As regards how often I do this: I go through periods where I do it a lot (sometimes several times in a week), and then months where I don't do it at all. I do it thematically (i.e., with closely related papers), so I've never tried doing something like what you suggest with the arXiv's recent papers. They're usually not all that closely connected.


I approach this in the same pattern. There are some technological tricks that have recently made it much easier, though.

In addition to Arxiv and preprints I can find online, there's Google Scholar and Amazon Previews (I'm still missing many journal articles, especially in engineering, due to a lack of university access, luckily they're often compiled in journals on Amazon). By flipping through Amazon's book previews using the search feature, I can read an arbitrary number of pages in any given book, and the world's library is at my lap. I can then 'photocopy' the relevant/interesting sections using ctrl-shift-command-4 on my Mac, and paste them into my Evernote.

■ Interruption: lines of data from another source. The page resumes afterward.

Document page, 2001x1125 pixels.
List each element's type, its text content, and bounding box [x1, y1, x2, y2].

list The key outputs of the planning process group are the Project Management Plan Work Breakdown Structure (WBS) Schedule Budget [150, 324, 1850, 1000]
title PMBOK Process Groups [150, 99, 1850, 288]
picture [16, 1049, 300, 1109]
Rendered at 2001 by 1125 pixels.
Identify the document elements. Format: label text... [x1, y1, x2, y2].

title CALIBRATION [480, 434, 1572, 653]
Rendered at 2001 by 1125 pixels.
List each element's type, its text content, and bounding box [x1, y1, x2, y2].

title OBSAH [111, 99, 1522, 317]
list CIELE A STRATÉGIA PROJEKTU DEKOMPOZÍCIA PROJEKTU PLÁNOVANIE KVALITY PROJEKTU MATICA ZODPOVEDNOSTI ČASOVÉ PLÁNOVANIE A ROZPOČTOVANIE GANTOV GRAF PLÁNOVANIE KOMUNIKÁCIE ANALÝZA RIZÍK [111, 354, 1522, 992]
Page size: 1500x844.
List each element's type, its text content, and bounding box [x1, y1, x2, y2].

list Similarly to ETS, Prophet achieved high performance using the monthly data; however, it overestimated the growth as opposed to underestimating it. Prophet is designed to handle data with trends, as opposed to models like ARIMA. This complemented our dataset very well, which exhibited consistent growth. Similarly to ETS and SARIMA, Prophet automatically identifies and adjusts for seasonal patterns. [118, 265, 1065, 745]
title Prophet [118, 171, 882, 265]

In this way I can locate and collate a large number of papers and texts, and organize them along the way without even dipping into LaTeX. After that, I can past those copies into Mathematica, which has a very workable equation typesetter, with the additional advantage of the equations being computable.

Lately I make a lot of use of Evernote, however, which I can pretty much paste anything into, and I can 'photocopy' any part of a text on the computer by using ctrl-shift-command-4 on my Mac.